— SELECTED EXTRACT —

= = = = =

# You might want to see this



## nuskool (Jun 19, 2007)

You might want to see this. I'm not sure what the OCI is yet, but the engine has 60k on it. Pretty impressive for an engine known to have sludging problems.
http://www.bobistheoilguy.com/...59553


----------



## animaniac (May 26, 2005)

*Re: You might want to see this (nuskool)*

I think the sludging issue is more to do with lack of service and oil quality than engine sludge issue, as the picture suggests.
Any engine will sludge if quality oil isnt used and isnt changed at no more than vw's service interval which is 10k!


----------



## nuskool (Jun 19, 2007)

*Re: You might want to see this (animaniac)*

The 1.8 has sludging problems. That's why VW extended the warranty on it (transferrable I might add) to 8 years 150k miles.


----------



## gehr (Jan 28, 2004)

*Re: You might want to see this (nuskool)*

That's why I only drive VR6s!


----------



## Boostin20v (Mar 22, 2000)

*Re: You might want to see this (nuskool)*


_Quote, originally posted by *nuskool* »_The 1.8 has sludging problems. That's why VW extended the warranty on it (transferrable I might add) to 8 years 150k miles.

Interesting claim...have proof they've extended it? VW has not acknowledged it for any thing but the pre 2000 1.8ts which in their longitudinal orientation have a smaller sump than the later transverse applications. Even then they just issued a TSB for use of the larger oil filter and reduced the OCI.
Using a quality oil, at proper change intervals and the 1.8t shouldn't be any more prone to sludge than other motors.


----------



## nuskool (Jun 19, 2007)

*Re: You might want to see this (Boostin20v)*

No, actually I don't have proof. I never searched for it.
I was looking at a 2002 Passat w/ 1.8t and the used car dealer told me of this. I have heard it elsewhere too, I don't remember where. It is very possible he was mistaken.
I'll see what I can dig up.


----------



## Boostin20v (Mar 22, 2000)

*FV-QR*

I'd take a used car sales man with a grain of salt...hell when I bought my Mk4 the sales guy had a hard time giving technical answers to questions I asked (and already knew the answer to).


----------



## Rubberband (Sep 28, 2006)

= = = = =

— Source records —
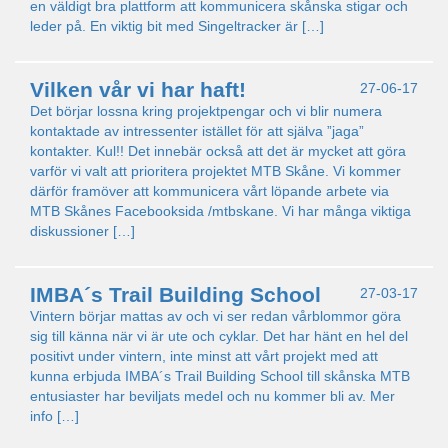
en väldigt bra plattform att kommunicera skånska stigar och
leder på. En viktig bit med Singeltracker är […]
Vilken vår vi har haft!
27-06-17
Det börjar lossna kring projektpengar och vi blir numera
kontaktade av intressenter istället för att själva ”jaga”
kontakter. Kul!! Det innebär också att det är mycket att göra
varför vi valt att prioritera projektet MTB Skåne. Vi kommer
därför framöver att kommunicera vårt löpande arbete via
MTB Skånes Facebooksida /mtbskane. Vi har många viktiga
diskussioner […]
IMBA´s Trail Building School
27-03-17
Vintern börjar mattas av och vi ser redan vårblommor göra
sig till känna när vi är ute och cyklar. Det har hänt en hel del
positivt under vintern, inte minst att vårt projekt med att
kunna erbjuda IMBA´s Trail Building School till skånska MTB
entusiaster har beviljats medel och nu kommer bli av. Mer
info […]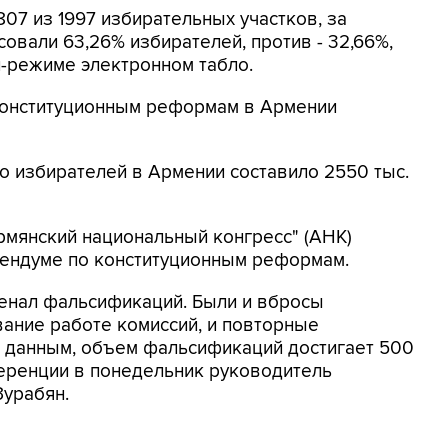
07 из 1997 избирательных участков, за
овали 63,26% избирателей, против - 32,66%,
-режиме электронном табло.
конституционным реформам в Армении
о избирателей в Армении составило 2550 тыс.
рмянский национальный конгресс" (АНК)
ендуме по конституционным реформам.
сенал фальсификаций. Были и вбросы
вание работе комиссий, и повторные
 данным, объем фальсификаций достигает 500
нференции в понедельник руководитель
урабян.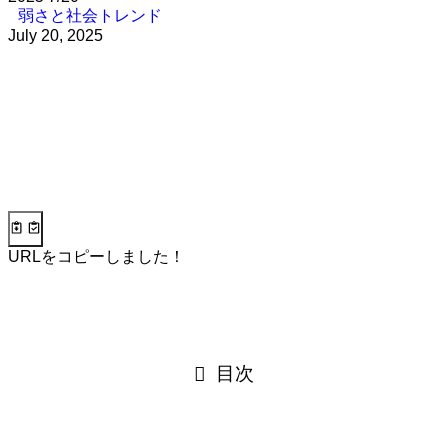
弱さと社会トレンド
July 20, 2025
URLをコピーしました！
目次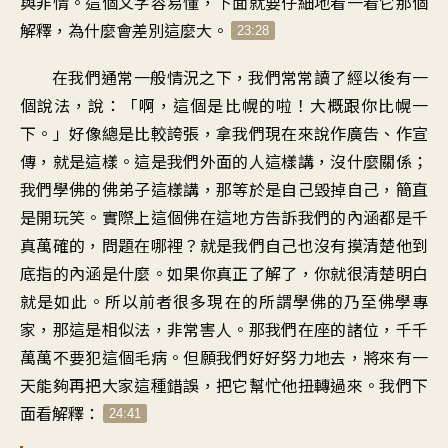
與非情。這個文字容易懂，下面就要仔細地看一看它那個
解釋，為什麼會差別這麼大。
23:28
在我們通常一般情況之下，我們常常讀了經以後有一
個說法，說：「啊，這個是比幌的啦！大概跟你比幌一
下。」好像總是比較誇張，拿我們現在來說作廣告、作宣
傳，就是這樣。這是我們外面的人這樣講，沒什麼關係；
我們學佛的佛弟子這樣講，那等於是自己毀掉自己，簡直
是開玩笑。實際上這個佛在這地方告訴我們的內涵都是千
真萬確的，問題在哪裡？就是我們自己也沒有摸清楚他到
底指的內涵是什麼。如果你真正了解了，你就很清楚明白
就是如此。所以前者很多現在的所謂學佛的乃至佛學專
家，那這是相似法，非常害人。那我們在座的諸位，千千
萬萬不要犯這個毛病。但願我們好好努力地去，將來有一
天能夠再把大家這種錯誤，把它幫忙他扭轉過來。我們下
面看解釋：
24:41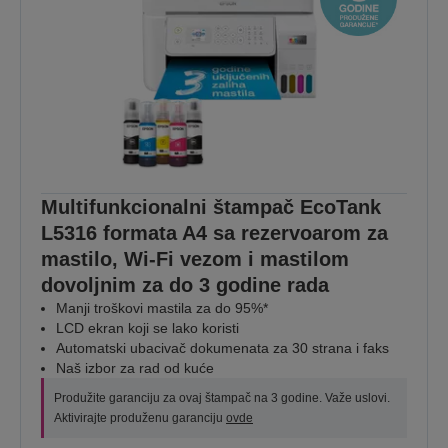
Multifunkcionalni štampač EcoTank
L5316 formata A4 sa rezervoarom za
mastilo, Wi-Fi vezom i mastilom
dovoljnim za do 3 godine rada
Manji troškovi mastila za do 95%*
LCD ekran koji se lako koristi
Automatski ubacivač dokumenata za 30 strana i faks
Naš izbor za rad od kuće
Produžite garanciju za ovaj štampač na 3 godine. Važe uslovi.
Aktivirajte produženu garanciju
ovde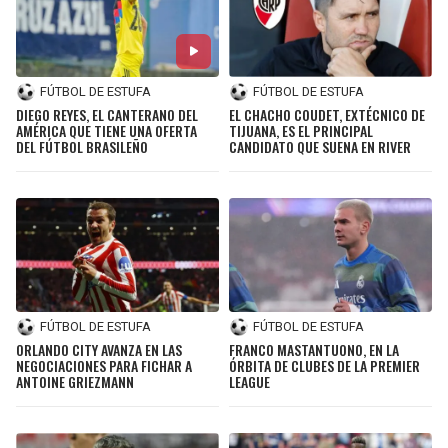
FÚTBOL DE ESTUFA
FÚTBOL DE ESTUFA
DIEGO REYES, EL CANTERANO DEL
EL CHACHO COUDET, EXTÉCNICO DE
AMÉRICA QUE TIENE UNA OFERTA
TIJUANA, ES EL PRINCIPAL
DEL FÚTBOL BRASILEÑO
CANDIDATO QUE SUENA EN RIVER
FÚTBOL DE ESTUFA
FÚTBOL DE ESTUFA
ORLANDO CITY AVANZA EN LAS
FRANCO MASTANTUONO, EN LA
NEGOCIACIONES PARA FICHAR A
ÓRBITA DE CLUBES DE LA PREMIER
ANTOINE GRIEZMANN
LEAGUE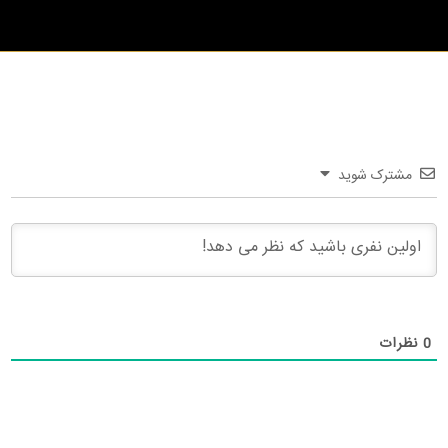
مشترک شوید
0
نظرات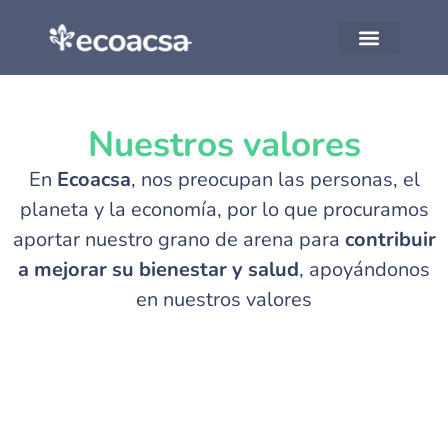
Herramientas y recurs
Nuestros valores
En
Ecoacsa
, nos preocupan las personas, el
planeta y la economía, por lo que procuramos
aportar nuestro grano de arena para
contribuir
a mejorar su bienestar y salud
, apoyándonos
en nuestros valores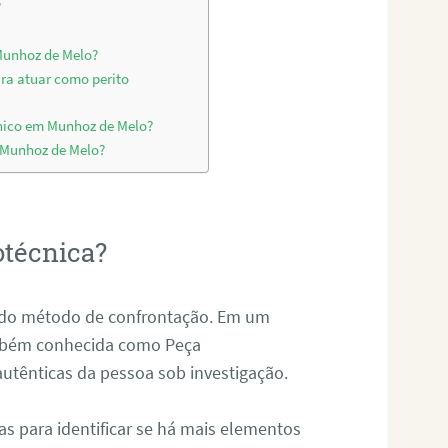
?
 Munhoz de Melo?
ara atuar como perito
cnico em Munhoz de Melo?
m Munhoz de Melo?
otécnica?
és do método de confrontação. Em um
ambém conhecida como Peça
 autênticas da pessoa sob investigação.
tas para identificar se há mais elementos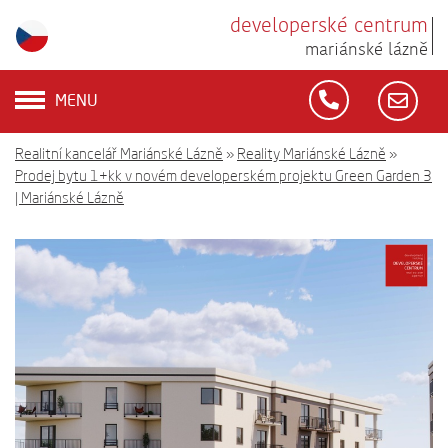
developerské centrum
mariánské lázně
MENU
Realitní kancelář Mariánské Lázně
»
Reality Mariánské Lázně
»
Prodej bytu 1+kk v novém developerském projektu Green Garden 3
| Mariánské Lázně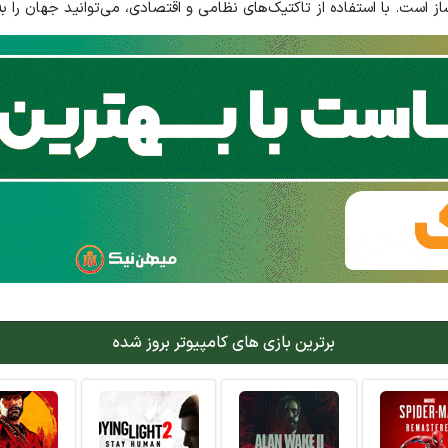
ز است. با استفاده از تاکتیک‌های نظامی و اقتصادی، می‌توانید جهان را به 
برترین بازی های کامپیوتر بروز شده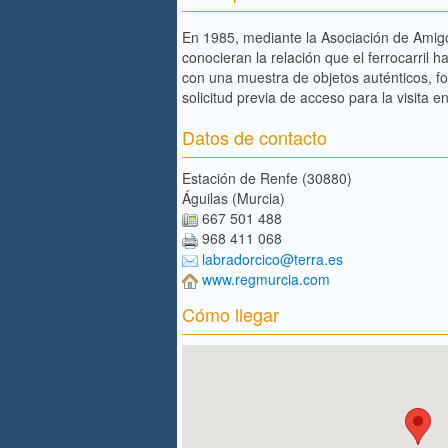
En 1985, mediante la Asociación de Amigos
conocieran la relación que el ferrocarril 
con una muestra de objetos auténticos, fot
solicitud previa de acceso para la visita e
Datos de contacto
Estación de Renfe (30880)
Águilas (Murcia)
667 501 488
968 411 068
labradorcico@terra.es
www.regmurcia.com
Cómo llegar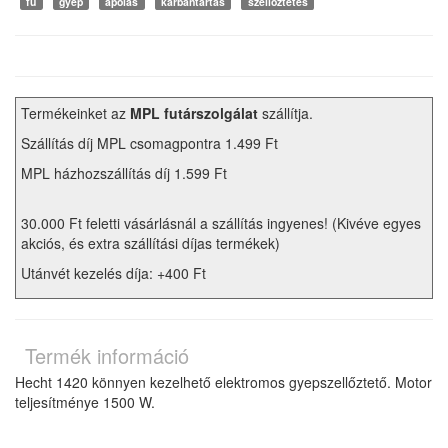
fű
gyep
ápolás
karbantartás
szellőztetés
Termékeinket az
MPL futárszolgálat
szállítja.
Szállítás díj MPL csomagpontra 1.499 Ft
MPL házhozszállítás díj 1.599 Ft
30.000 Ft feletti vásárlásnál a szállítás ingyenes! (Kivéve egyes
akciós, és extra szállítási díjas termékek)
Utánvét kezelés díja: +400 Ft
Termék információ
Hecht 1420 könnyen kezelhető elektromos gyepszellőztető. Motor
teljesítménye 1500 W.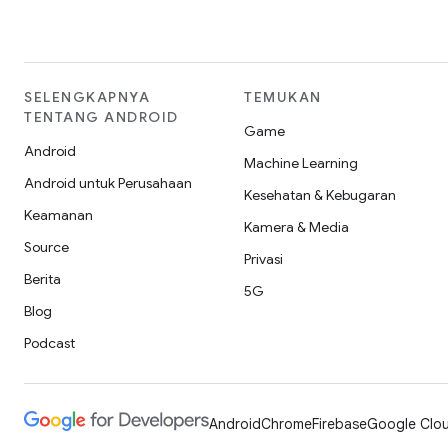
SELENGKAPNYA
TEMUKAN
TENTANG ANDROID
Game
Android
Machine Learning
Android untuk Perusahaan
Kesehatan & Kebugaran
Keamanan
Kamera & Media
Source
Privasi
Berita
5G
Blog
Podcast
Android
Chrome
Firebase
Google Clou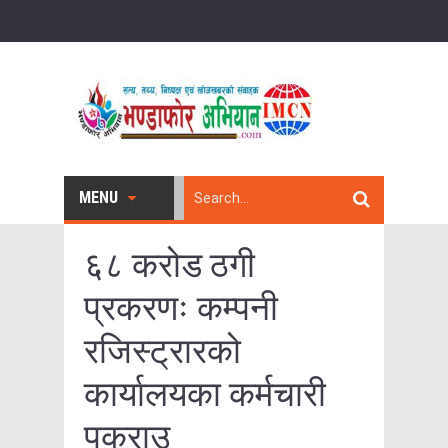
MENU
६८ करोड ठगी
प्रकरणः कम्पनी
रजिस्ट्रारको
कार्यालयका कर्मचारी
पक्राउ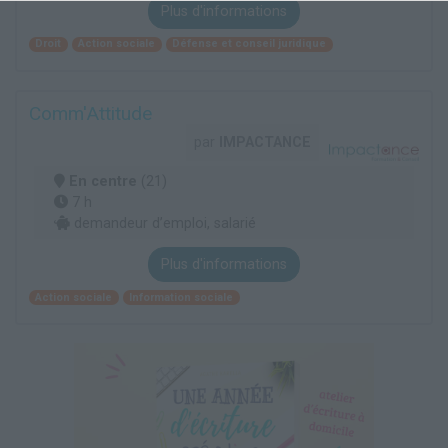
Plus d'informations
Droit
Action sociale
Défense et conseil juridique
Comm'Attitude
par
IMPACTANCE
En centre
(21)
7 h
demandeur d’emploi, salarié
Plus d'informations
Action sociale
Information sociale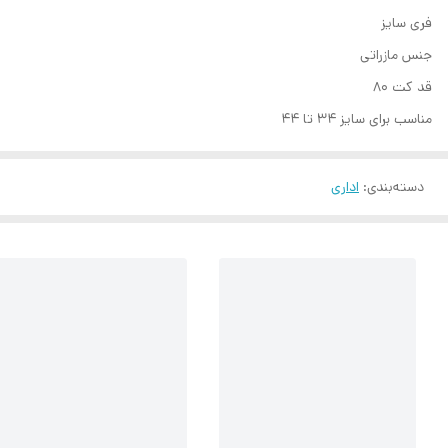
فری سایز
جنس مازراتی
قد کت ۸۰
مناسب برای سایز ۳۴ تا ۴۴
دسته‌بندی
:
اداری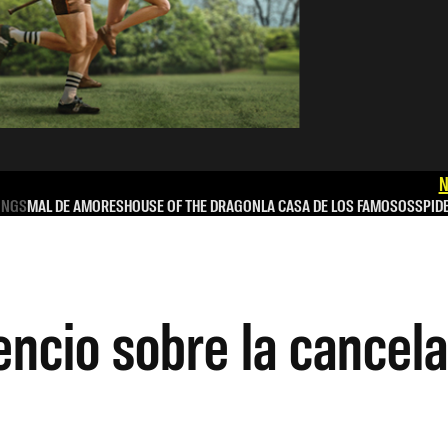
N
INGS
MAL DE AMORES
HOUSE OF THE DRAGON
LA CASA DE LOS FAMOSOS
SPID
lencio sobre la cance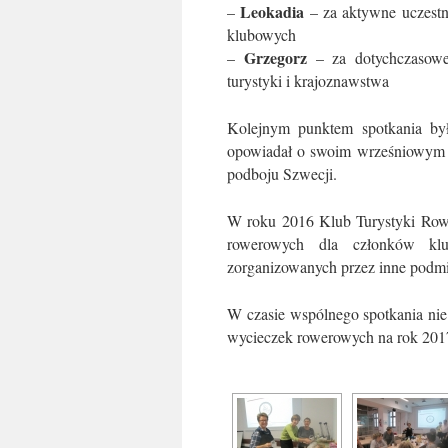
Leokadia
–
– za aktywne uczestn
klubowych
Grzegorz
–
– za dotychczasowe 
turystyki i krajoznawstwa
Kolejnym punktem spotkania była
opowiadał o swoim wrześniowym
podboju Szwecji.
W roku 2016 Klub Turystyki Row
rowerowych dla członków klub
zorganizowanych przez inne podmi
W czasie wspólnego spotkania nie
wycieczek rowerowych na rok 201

= = = = =

— JOB ITEM —
Reproduce word for word the portion of the sludge thread that starts with "Using a quality" and goes on through "searched for it.".

— EXPECTED OUTPUT —
Using a quality oil, at proper change intervals and the 1.8t shouldn't be any more prone to sludge than other motors.


----------



## nuskool (Jun 19, 2007)

*Re: You might want to see this (Boostin20v)*

No, actually I don't have proof. I never searched for it.